-- Artist statement
Around 700,000 international students from China study around the world every year. With the 6 percent annually increasing number, Chinese students have become a unique community in many Western countries. In early 2020, I travelled across Canada and around the world to take portraits for Chinese international students. In every city I've been to, I built the simple red curtain studio set up to create visual consistency. Before the portrait session, I asked each student three questions: your impression of the city you live in, how your Chinese identity directly or indirectly affects your relationship with the local culture, and what it means to be Chinese.
Bearing these questions in mind, my initial intention was to defy the stereotypes and debunk the concepts of essentialism. However, this approach only reveals the surface of the complexity between the two cultures. By putting together the handwriting and the portraits of the students, these images attempt to show not only the personal history and human agency but also the psychological transition during their stay in the adopted homelands. As the project progresses, I hope the portraits offer an in-depth cultural understanding and multifaceted perspectives, reflecting the East and West's economic and power dynamics.
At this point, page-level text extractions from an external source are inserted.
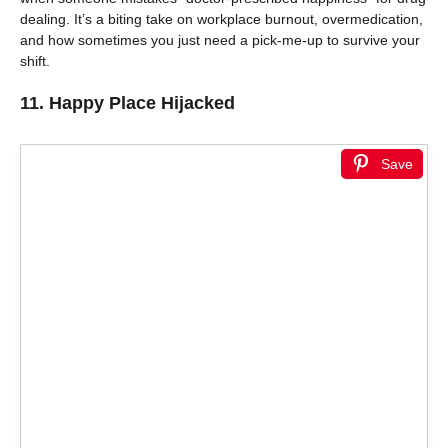
dealing. It’s a biting take on workplace burnout, overmedication,
and how sometimes you just need a pick-me-up to survive your
shift.
11.
Happy Place Hijacked
Save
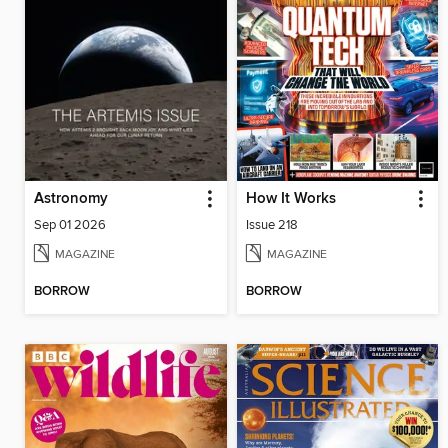
Astronomy
How It Works
Sep 01 2026
Issue 218
MAGAZINE
MAGAZINE
BORROW
BORROW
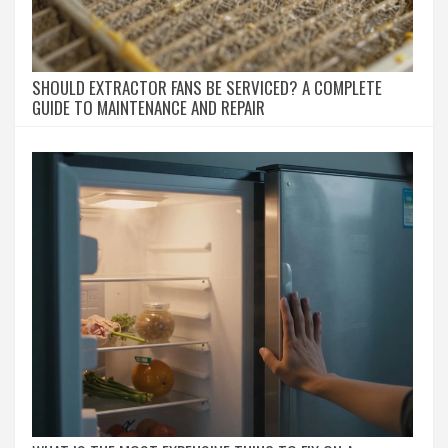
SHOULD EXTRACTOR FANS BE SERVICED? A COMPLETE
GUIDE TO MAINTENANCE AND REPAIR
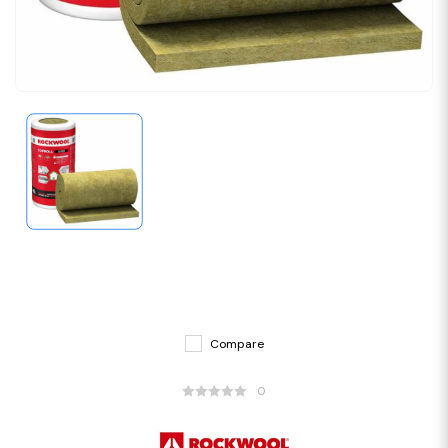
Compare
0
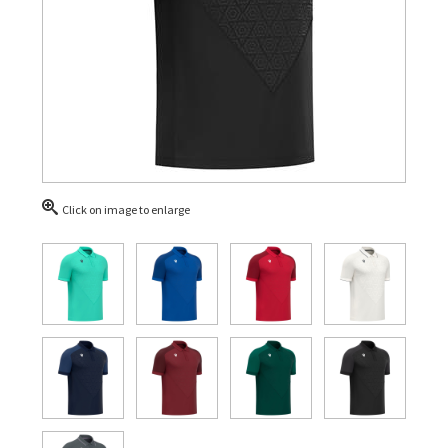
Click on image to enlarge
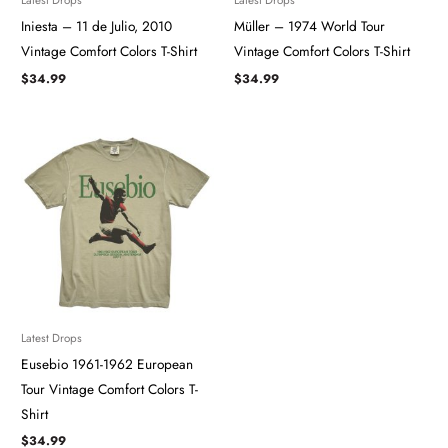
Iniesta – 11 de Julio, 2010
Müller – 1974 World Tour
Vintage Comfort Colors T-Shirt
Vintage Comfort Colors T-Shirt
$
34.99
$
34.99
Latest Drops
Eusebio 1961-1962 European
Tour Vintage Comfort Colors T-
Shirt
$
34.99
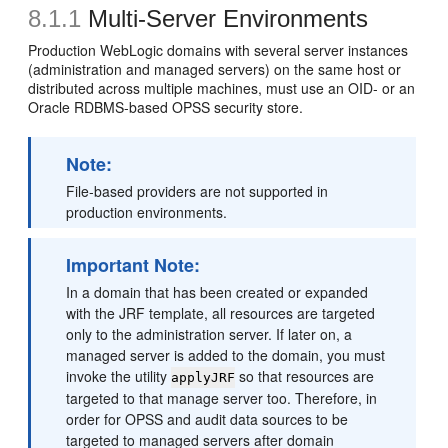
8.1.1
Multi-Server Environments
Production WebLogic domains with several server instances
(administration and managed servers) on the same host or
distributed across multiple machines, must use an OID- or an
Oracle RDBMS-based OPSS security store.
Note:
File-based providers are not supported in
production environments.
Important Note:
In a domain that has been created or expanded
with the JRF template, all resources are targeted
only to the administration server. If later on, a
managed server is added to the domain, you must
invoke the utility
so that resources are
applyJRF
targeted to that manage server too. Therefore, in
order for OPSS and audit data sources to be
targeted to managed servers after domain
Guoman Liao is a Chinese photographer currently based in Montreal, Canada. He started taking photographs when he was studying sociology at University in 2011. He initially went out into the streets taking portraits and later developed the interest for fashion photography, while drawing inspiration from medieval paintings, sculptures, and vintage films. His interest in exploring the physical and abstract materials involved in photography allows him to examine the medium’s reproducing nature, evidentiary function, and the sensory relation between text, imagery, and various media. Through his artistic practice, the everyday mundane and Chinese cultural relation to the West are the recurring themes in his work.